An independent board is sharing what it found after investigating the actions of federal agents during the immigration crackdown in the fall of 2025.
The commission said since October, its members have interviewed more than 60 eyewitnesses and reviewed nearly 100 hours of body-worn camera footage from federal agents who were involved in events occurring in and around Chicago.
Illinois Gov. JB Pritzker created the Illinois Accountability Commission last fall to collect evidence from Operation Midway Blitz. He wanted formal documentation and a public record that could be used to pursue accountability in the future.
Commission officials said President Trump's team declined to appear at several past hearings to testify about tactics federal agents used.
The commission is focusing on at least 14 different incidents involving federal agents between September and October, in Chicago and in suburban Elgin, Franklin Park, Melrose Park, and Evanston.
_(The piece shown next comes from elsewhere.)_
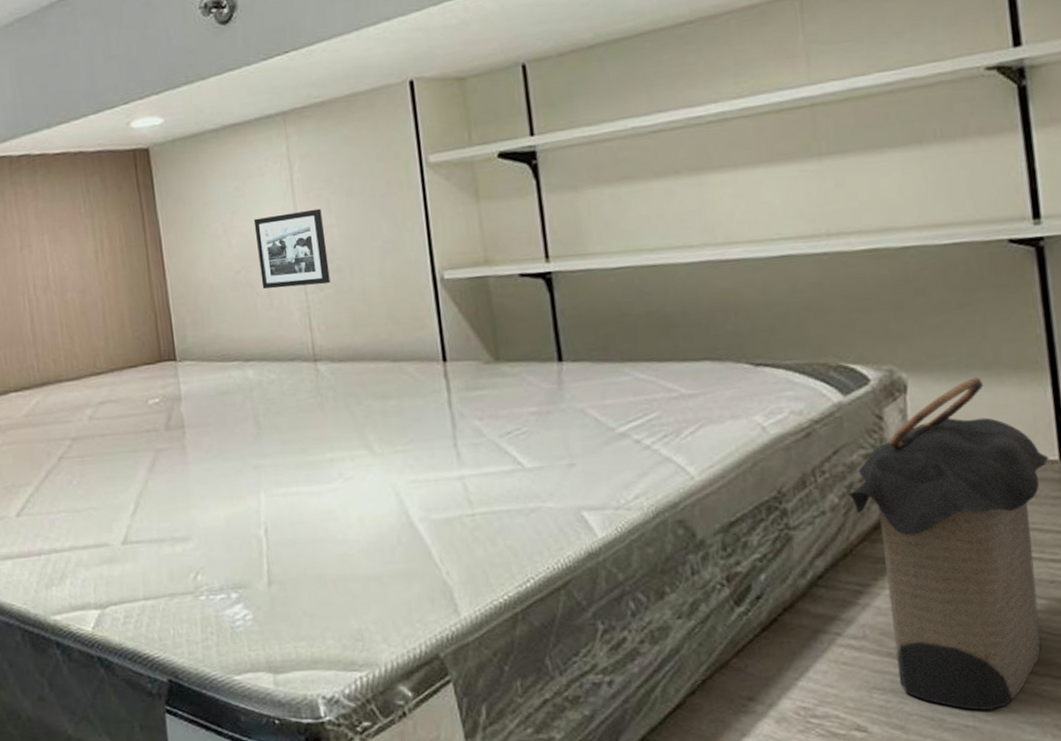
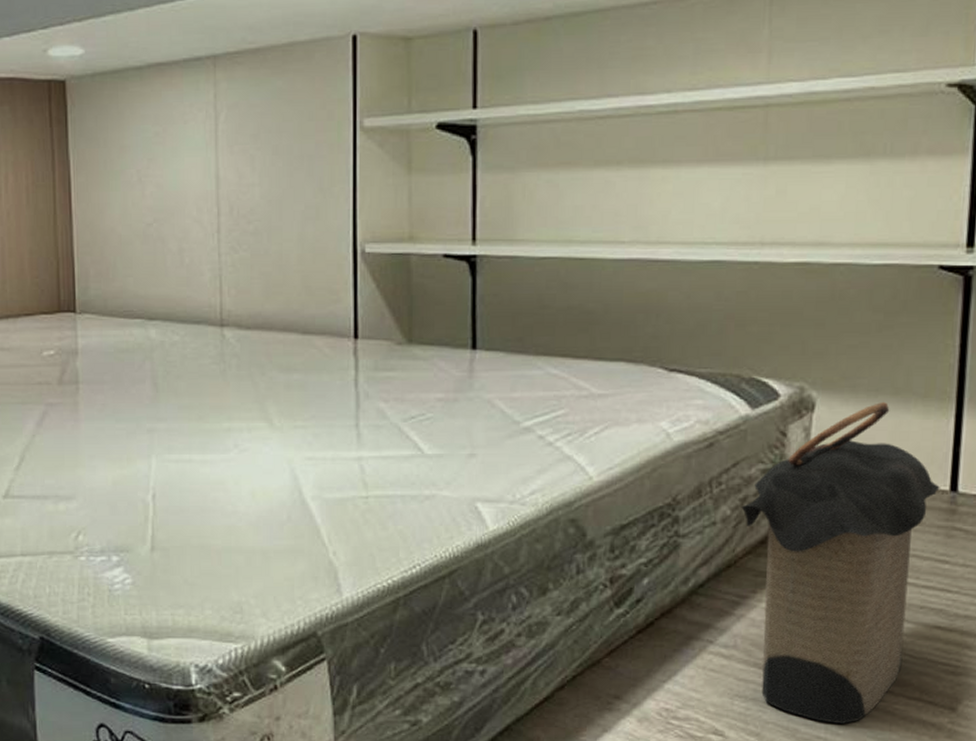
picture frame: present [253,208,330,289] -> none [171,164,246,246]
On Monday, the mother of Katie Abraham will testify. Abraham was killed in a drunken-driving hit-and-run crash in downstate Urbana, Illinois, and an undocumented Guatemalan national was sentenced in the case.
At the start of Midway Blitz, a U.S. Department of Homeland Security spokesperson said the operation launched in honor of Abraham.
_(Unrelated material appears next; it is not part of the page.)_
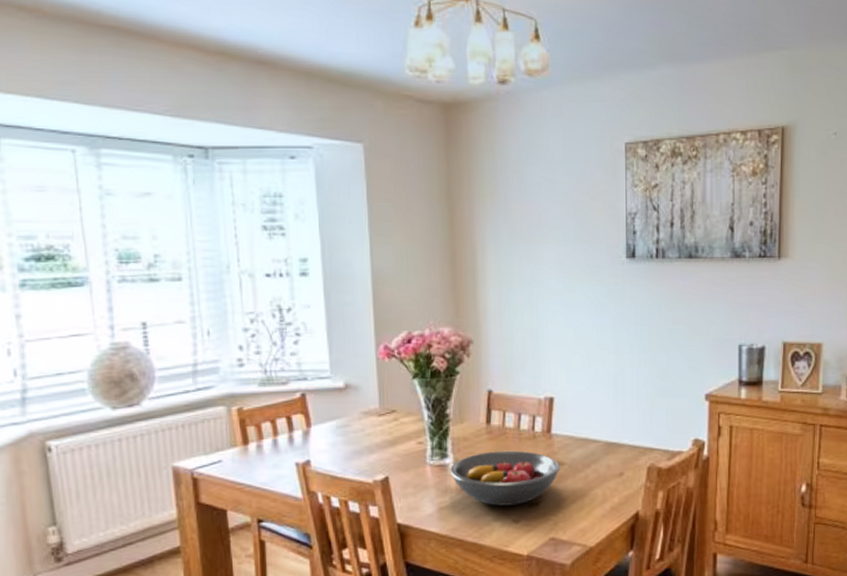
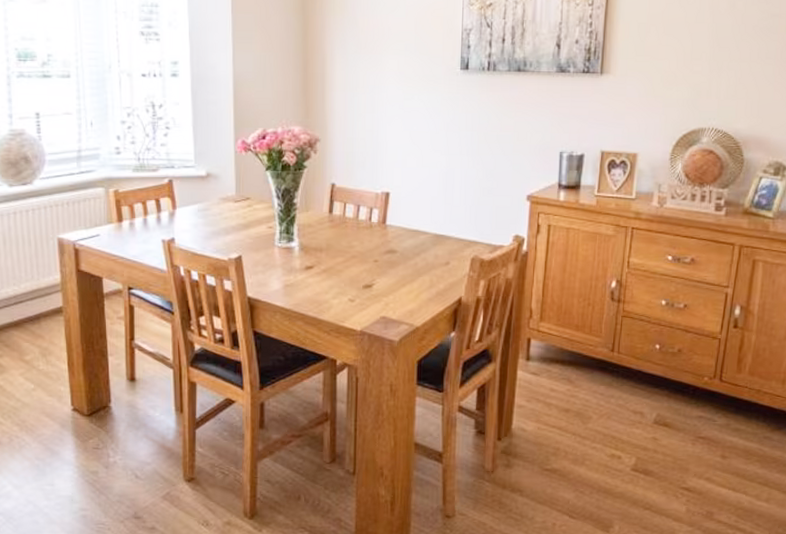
fruit bowl: present [450,450,560,506] -> none [295,237,393,286]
Also among those to testify are Marissa Vivoda, a Lakeview resident who was present when her block on Lakewood Avenue was tear-gassed by immigration agents in October; Brian Kolp, an attorney and former Cook County assistant state's attorney who saw tear gas deployed by agents in his Old Irving Park neighborhood that month; and Jennifer Moriarty, a U.S. citizen who published reports say was taken into custody by federal agents in Evanston.
The hearings on the commission's findings begin at noon Monday, and hearings are also planned for Tuesday. The commission expects its findings to be finalized by Gov. Pritzker on Thursday.
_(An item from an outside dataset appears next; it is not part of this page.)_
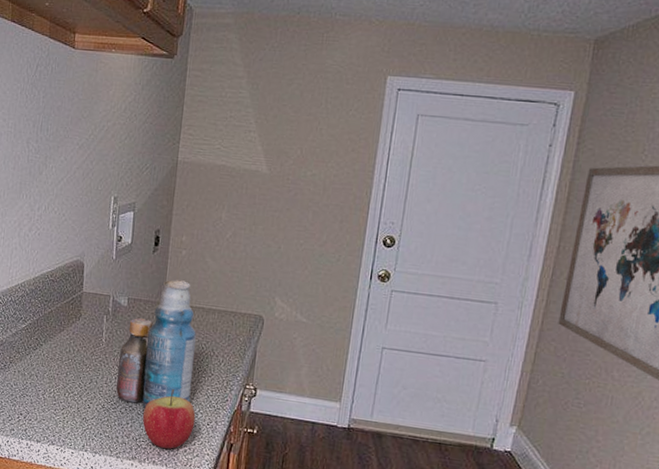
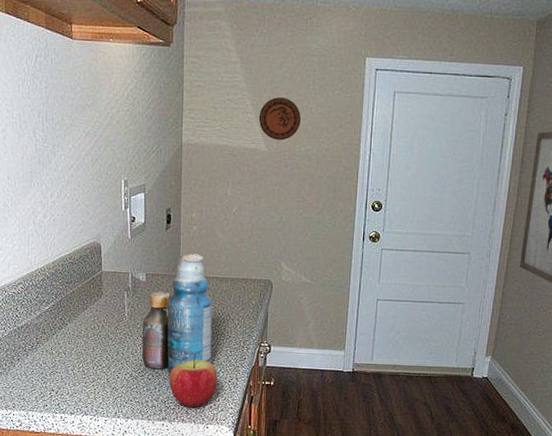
decorative plate: none [262,116,309,163] -> present [258,97,301,140]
The Trump Administration began Operation Midway Blitz in September 2025. In the months that followed, thousands of federal agents from U.S. Immigration and Customs Enforcement and U.S. Customs and Border Protection flooded the city, often in tactical gear and deploying heavy force against protesters, journalists, observers, and ordinary civilians as they carried out raids in neighborhoods, near schools, and outside courtrooms.
Complaints about the overuse of force culminated in a federal judge issuing a permanent injunction against the immigration agents, prohibiting them from using tear gas and other riot control weapons, requiring them to issue warnings before force and riot control measures were used, and ordering them to both wear and use body-worn cameras.
The incidents also prompted Illinois legislators to pass a new law with additional protections for state residents against "unjust" federal immigration enforcement actions. Signed by Gov. JB Pritzker in December, the law banned civil immigration arrests at courthouses, and allows anyone falsely arrested around court a path to sue for up to $10,000 in damages.
The law also set up new guidelines and protections for residents at hospitals, universities, and daycares, and allows people to file civil lawsuits against law enforcement officers who violate Illinois or U.S. constitutional rights.